In this case both of the getstatic references to the variable l involves a load from memory, i.e. the value can not be kept in a register across multiple volatile reads. To ensure that there is an atomic read the value is read from main memory into an MMX register movsd 0x6fb7b2f0(%ebp),%xmm0 making the read operation a single instruction (from the previous example we saw that 64bit value would normally require two 32bit reads on a 32bit system).

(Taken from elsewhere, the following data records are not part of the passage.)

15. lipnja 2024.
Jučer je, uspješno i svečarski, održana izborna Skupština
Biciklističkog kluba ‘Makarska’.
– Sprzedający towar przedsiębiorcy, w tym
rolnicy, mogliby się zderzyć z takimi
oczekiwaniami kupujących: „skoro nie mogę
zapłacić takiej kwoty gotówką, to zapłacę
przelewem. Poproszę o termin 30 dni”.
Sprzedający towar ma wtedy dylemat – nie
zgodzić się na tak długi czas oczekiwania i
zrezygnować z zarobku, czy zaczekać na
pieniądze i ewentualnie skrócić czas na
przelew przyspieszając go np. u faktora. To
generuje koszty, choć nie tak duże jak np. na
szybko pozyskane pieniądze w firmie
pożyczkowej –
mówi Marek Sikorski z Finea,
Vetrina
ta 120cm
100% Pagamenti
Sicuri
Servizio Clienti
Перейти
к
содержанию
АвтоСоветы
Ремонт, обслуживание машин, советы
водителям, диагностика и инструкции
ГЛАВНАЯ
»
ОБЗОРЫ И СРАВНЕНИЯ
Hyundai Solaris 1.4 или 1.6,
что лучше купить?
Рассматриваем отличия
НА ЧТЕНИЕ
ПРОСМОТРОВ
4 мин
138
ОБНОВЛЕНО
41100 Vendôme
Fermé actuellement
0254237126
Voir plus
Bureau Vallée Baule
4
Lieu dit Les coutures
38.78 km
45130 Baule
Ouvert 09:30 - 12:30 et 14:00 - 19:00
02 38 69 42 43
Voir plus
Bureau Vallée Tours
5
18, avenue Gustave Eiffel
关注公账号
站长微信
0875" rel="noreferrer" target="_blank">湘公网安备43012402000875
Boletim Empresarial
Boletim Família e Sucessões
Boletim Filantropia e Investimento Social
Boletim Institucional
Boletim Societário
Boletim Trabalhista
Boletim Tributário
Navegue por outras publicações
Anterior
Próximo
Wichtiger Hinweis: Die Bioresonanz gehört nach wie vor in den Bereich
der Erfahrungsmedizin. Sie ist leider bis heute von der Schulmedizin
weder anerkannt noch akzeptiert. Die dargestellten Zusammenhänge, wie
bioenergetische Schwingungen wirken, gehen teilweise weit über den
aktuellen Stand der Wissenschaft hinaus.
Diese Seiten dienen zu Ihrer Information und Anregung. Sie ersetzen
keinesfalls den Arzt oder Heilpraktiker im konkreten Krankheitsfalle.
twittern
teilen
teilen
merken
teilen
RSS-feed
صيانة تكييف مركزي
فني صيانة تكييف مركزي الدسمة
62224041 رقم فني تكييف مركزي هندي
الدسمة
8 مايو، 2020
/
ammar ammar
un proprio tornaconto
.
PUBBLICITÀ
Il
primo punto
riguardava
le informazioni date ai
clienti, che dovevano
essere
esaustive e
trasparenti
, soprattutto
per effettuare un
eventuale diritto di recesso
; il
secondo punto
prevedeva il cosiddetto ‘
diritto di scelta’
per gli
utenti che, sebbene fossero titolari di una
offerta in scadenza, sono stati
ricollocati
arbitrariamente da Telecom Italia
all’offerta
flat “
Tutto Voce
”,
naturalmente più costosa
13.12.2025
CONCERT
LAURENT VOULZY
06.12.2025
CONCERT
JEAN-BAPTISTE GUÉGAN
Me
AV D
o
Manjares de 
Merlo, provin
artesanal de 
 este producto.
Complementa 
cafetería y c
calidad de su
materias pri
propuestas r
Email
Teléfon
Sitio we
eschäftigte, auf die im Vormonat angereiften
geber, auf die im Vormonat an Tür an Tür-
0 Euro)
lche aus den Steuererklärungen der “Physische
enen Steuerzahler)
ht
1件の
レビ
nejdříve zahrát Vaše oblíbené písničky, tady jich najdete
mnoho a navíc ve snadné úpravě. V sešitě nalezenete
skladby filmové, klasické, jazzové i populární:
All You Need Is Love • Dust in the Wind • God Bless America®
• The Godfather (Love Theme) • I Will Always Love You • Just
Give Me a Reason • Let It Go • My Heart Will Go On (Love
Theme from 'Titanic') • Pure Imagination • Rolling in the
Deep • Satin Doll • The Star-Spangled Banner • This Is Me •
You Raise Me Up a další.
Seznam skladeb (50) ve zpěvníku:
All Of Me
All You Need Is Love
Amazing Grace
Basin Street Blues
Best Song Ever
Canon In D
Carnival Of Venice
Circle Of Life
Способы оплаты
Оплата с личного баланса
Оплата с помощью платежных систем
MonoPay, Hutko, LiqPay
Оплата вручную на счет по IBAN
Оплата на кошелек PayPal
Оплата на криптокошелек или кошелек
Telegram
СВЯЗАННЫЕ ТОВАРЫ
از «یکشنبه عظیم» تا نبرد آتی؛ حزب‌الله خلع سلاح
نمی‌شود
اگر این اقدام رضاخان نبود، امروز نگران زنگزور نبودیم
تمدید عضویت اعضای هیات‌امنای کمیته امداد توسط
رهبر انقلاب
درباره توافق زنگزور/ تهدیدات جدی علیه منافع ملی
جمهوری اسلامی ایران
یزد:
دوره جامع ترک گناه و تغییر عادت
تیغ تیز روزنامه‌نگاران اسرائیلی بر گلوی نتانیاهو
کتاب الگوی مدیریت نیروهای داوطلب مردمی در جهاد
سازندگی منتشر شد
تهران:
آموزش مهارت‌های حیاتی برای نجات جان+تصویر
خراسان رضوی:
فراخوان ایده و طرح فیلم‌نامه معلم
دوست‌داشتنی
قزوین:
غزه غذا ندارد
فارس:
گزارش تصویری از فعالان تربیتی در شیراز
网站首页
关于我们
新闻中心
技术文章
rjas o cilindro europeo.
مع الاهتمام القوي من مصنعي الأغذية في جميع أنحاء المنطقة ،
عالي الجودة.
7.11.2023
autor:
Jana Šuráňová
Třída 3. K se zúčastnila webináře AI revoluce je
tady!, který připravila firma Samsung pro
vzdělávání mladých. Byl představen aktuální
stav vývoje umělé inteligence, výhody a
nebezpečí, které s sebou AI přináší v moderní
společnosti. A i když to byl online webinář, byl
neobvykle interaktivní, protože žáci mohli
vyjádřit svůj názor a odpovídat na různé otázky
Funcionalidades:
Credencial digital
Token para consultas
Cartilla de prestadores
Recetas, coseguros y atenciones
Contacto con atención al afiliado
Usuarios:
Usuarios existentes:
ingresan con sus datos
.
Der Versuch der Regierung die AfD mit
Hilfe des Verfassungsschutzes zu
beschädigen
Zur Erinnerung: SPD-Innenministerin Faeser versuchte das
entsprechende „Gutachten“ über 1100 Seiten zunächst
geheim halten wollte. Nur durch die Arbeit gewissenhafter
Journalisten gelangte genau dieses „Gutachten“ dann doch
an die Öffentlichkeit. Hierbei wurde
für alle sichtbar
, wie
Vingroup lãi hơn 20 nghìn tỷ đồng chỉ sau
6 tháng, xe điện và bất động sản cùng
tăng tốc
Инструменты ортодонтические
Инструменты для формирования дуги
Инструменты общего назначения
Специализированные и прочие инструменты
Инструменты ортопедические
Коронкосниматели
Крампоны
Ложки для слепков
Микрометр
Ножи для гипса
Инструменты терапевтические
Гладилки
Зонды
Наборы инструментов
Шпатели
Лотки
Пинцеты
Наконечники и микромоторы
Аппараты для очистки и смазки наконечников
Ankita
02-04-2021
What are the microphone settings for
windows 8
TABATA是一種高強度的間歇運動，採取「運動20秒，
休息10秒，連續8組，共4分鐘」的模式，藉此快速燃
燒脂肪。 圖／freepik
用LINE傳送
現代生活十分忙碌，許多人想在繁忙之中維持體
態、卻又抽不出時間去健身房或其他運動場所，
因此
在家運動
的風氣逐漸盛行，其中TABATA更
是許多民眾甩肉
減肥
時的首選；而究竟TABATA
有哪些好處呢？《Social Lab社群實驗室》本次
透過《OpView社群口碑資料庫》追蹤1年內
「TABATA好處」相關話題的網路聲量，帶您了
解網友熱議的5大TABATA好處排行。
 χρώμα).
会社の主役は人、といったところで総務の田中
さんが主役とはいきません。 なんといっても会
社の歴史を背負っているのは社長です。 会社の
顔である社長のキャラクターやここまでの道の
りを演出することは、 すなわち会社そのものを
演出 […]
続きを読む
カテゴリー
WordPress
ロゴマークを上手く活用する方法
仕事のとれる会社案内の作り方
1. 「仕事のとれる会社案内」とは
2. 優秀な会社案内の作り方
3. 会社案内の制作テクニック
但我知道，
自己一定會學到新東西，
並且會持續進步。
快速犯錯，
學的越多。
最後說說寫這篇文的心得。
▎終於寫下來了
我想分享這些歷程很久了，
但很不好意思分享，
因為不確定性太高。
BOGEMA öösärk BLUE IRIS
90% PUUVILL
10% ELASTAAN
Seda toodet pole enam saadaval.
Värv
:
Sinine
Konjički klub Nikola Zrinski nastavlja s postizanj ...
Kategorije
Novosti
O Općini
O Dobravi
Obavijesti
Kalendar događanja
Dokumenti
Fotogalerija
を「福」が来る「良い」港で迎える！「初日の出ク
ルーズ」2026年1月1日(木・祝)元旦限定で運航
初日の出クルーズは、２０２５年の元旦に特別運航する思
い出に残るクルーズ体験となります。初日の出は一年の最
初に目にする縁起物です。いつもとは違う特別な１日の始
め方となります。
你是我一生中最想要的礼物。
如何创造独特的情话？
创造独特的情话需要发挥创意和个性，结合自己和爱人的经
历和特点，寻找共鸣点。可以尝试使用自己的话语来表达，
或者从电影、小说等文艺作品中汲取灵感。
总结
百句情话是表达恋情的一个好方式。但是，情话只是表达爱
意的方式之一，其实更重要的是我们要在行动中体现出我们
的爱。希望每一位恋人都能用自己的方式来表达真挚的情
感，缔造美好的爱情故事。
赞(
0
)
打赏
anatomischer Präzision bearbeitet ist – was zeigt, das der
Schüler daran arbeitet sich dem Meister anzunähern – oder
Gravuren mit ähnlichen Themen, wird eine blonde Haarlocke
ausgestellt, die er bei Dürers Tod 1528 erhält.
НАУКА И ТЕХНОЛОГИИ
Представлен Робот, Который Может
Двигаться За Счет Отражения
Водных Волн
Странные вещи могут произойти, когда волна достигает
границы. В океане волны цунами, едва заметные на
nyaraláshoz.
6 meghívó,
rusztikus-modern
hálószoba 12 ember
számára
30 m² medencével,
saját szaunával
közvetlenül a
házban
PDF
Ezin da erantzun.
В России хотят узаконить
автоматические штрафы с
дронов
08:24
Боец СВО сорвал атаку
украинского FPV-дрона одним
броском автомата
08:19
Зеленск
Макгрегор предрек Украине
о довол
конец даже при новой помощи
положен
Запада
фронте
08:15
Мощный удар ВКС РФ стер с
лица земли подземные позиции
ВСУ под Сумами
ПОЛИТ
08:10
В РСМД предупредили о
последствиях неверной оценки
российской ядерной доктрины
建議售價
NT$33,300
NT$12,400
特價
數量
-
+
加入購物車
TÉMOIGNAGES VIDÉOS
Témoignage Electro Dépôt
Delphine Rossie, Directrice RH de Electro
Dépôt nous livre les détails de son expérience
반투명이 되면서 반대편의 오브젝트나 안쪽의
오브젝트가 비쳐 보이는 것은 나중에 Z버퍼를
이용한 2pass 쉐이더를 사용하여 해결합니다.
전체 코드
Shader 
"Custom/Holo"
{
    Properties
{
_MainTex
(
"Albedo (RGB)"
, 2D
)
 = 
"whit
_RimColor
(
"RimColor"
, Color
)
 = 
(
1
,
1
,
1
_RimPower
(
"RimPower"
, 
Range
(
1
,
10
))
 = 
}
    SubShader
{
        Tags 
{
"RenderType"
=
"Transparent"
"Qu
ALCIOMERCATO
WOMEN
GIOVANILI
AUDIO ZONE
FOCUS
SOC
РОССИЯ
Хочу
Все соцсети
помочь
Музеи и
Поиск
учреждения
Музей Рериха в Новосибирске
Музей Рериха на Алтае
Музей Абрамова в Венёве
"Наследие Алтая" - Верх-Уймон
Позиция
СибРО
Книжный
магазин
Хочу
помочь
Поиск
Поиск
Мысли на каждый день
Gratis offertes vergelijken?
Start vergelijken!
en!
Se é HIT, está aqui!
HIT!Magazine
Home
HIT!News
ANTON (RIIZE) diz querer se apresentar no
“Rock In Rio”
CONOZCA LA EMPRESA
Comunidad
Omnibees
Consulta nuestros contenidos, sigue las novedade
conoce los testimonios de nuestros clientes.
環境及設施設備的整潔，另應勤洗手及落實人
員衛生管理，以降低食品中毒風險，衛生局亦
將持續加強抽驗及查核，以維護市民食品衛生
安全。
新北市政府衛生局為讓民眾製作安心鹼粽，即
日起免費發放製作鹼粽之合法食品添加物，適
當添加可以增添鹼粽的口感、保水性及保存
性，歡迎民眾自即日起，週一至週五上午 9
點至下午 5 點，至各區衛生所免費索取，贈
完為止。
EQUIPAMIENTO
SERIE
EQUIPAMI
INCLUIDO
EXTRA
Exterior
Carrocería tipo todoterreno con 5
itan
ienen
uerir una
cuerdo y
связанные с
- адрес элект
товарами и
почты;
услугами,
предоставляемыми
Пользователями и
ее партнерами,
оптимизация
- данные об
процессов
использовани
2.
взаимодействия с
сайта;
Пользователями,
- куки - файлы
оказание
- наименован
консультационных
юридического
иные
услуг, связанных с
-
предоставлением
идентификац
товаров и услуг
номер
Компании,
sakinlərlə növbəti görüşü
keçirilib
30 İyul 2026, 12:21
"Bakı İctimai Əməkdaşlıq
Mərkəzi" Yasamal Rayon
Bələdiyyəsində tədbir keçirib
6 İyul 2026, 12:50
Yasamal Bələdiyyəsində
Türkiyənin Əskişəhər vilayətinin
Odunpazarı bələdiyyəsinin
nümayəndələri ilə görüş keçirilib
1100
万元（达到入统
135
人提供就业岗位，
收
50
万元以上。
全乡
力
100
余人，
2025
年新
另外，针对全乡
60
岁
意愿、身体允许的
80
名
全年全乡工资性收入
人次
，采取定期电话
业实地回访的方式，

So the overall cost of a volatile read will roughly equivalent of a memory load and can be as cheap as a L1 cache access. However if another core is writing to the volatile variable, the cache-line will be invalidated requiring a main memory or perhaps an L3 cache access. The actual cost will depend heavily on the CPU architecture. Even between Intel and AMD the cache coherency protocols are different.


In the words of the Java Memory Model (as defined for Java 5+ in JSR 133), any operation -- read or write -- on a volatile variable creates a happens-before relationship with respect to any other operation on the same variable. This means that the compiler and JIT are forced to avoid certain optimisations such as reordering instructions within the thread or performing operations only within the local cache.

Since some optimisations are not available, the resulting code is necessarily slower that it would have been, though probably not by very much.

Nevertheless you shouldn't make a variable volatile unless you know that it will be accessed from multiple threads outside of synchronized blocks. Even then you should consider whether volatile is the best choice versus synchronized, AtomicReference and its friends, the explicit Lock classes, etc.